→ **Task statement**: Emit the line that holds "slide_number [152, 54, 563, 100]" and all lines following it through the end of the data, verbatim, and nothing else.

(Records excerpted from a collection)
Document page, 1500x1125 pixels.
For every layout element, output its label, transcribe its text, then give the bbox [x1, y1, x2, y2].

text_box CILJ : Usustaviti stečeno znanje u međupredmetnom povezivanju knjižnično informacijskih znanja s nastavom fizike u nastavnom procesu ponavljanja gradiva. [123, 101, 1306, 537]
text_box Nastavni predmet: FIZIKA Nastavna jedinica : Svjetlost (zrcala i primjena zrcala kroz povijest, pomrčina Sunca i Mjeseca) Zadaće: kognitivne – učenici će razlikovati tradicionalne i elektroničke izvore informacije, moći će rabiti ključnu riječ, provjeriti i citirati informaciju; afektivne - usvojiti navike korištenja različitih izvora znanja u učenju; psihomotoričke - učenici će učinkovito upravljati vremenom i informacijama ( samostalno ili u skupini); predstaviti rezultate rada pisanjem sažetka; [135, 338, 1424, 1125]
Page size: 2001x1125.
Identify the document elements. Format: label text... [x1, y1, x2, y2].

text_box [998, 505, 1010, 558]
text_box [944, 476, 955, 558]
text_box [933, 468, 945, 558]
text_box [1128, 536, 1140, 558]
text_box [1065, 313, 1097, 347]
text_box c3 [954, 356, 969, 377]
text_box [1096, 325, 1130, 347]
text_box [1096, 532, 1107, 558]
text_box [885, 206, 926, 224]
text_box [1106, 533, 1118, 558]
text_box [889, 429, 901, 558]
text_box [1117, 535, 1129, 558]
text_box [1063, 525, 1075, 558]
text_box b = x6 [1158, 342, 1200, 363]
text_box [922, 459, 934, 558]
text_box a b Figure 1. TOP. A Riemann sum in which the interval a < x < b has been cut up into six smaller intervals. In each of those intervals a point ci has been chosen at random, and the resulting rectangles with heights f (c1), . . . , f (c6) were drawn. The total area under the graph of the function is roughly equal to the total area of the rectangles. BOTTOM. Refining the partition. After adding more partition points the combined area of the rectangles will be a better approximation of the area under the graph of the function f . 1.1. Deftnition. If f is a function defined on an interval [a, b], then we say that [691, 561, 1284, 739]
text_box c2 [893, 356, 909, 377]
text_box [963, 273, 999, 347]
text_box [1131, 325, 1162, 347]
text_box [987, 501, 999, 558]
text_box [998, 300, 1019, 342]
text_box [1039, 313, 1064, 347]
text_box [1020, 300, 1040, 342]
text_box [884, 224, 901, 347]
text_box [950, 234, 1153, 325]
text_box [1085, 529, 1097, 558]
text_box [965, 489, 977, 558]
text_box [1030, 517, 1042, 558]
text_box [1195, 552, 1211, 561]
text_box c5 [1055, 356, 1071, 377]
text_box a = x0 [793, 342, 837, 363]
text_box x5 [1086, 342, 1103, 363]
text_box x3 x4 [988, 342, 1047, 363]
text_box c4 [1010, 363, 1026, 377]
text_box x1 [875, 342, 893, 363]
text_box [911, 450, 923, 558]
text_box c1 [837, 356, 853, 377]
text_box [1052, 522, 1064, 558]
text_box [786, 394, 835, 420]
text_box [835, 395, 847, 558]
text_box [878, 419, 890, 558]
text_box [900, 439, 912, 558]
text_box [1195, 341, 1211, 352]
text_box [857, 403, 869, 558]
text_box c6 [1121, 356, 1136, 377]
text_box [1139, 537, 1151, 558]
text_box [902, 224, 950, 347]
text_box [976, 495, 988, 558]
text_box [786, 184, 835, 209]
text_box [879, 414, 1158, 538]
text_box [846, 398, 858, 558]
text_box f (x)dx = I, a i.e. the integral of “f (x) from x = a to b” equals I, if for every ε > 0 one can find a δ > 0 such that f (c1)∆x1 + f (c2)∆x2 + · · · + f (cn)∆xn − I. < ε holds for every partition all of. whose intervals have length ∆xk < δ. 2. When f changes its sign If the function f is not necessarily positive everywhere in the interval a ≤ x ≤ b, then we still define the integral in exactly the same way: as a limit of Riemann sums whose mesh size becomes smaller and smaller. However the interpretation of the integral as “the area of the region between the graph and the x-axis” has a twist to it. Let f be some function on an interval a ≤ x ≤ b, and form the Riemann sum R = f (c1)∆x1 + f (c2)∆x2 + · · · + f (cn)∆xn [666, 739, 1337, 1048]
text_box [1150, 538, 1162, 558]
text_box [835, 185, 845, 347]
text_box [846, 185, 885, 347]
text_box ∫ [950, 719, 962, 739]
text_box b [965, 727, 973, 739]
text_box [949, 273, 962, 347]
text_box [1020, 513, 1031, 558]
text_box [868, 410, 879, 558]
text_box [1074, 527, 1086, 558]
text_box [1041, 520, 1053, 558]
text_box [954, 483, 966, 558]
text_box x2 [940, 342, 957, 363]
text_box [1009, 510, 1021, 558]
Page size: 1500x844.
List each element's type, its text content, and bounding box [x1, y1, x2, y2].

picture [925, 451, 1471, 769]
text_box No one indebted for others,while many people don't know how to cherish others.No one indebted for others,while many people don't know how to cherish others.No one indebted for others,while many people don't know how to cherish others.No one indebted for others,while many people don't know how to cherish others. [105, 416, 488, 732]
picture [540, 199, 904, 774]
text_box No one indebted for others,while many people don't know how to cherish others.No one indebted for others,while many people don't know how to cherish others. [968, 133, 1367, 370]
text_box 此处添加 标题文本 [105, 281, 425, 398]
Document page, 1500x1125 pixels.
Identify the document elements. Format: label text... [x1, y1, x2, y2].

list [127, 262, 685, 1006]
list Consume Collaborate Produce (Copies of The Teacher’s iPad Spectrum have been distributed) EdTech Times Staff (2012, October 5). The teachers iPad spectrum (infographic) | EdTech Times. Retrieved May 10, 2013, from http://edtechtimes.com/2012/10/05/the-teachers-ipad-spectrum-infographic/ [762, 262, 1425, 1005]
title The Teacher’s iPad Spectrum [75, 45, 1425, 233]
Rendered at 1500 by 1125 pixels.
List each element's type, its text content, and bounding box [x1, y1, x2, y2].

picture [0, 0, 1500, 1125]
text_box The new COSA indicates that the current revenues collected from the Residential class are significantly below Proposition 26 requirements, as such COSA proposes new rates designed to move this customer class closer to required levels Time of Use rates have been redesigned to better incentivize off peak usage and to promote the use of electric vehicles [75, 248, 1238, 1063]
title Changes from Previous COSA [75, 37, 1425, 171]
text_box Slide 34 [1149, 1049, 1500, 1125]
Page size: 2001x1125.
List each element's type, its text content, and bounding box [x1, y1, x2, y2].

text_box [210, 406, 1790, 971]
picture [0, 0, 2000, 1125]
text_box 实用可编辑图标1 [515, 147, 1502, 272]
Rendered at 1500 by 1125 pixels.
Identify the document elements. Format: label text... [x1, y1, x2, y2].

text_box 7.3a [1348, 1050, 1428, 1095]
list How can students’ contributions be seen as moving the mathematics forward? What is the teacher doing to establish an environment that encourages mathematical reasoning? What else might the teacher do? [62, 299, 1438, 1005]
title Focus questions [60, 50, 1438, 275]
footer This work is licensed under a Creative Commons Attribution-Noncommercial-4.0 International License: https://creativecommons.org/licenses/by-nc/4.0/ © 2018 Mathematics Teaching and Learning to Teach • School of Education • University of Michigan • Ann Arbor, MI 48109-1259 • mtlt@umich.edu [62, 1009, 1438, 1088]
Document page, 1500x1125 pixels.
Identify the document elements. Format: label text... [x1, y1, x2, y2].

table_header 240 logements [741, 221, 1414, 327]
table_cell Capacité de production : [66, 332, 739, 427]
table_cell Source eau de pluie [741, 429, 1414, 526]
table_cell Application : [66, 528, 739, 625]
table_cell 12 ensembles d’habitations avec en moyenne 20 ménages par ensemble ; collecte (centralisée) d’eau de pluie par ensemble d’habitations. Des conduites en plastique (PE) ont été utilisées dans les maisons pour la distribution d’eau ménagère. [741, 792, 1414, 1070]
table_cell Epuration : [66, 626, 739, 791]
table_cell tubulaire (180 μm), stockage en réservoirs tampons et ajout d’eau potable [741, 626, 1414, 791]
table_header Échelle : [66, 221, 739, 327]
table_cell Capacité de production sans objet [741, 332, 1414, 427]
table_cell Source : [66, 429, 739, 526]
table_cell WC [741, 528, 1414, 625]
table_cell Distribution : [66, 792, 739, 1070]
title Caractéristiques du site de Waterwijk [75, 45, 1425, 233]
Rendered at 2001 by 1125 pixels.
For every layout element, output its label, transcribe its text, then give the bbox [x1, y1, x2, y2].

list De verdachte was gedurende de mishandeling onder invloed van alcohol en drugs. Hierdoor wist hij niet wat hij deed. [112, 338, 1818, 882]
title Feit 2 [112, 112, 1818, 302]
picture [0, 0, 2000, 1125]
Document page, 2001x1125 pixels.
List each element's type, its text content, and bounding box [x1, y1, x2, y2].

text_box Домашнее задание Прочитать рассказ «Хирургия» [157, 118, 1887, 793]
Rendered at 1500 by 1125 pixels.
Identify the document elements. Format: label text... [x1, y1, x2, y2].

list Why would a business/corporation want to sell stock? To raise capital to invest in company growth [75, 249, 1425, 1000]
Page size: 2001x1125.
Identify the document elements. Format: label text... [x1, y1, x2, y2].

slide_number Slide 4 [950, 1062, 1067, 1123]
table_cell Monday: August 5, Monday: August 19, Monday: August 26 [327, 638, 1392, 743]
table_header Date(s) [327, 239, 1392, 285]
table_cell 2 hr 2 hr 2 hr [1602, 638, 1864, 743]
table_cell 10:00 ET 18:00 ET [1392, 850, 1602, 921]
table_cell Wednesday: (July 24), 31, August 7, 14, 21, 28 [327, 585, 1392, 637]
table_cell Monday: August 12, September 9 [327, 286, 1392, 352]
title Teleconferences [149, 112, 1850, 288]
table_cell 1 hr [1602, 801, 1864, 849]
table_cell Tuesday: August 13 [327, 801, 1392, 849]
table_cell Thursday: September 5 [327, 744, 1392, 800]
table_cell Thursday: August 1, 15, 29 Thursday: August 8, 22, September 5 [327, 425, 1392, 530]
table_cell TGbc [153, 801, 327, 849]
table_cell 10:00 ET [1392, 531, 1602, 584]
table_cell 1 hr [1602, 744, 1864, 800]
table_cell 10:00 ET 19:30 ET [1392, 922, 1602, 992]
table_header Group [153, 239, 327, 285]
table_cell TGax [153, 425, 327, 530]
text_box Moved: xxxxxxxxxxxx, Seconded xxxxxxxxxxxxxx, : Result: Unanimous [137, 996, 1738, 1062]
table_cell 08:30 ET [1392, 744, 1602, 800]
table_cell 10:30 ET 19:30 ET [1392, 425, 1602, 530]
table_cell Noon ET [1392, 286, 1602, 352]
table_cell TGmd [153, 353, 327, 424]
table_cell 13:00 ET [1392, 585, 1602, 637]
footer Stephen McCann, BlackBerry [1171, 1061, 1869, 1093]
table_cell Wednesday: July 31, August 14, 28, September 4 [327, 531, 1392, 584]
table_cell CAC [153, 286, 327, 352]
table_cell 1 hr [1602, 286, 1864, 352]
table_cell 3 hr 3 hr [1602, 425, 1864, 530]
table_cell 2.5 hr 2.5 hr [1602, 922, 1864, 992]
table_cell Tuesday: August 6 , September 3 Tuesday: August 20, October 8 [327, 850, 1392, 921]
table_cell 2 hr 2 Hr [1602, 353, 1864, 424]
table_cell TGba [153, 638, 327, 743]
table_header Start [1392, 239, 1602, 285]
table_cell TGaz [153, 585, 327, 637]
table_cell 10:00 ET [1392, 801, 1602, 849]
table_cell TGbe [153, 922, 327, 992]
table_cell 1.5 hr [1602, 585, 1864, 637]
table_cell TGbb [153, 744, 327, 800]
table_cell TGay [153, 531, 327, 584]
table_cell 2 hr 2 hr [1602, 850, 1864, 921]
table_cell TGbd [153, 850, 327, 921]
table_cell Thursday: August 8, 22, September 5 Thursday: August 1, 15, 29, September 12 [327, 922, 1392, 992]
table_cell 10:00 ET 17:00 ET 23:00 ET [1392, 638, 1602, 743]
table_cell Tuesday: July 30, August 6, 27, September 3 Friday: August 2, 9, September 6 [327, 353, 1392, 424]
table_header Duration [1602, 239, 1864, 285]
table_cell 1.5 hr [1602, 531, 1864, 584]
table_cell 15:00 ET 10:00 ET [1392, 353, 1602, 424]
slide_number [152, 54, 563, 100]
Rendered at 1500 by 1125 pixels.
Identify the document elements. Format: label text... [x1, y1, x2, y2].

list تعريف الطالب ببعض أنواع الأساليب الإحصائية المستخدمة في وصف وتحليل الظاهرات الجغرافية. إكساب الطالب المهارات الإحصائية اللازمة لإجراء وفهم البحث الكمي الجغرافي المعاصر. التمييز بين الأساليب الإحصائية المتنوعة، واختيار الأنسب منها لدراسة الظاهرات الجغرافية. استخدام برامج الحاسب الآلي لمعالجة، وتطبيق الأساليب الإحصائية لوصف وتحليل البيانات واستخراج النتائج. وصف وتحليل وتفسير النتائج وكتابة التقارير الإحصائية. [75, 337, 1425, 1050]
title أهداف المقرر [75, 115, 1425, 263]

→ **Task answer**:
slide_number [152, 54, 563, 100]
Rendered at 1500 by 1125 pixels.
Identify the document elements. Format: label text... [x1, y1, x2, y2].

list تعريف الطالب ببعض أنواع الأساليب الإحصائية المستخدمة في وصف وتحليل الظاهرات الجغرافية. إكساب الطالب المهارات الإحصائية اللازمة لإجراء وفهم البحث الكمي الجغرافي المعاصر. التمييز بين الأساليب الإحصائية المتنوعة، واختيار الأنسب منها لدراسة الظاهرات الجغرافية. استخدام برامج الحاسب الآلي لمعالجة، وتطبيق الأساليب الإحصائية لوصف وتحليل البيانات واستخراج النتائج. وصف وتحليل وتفسير النتائج وكتابة التقارير الإحصائية. [75, 337, 1425, 1050]
title أهداف المقرر [75, 115, 1425, 263]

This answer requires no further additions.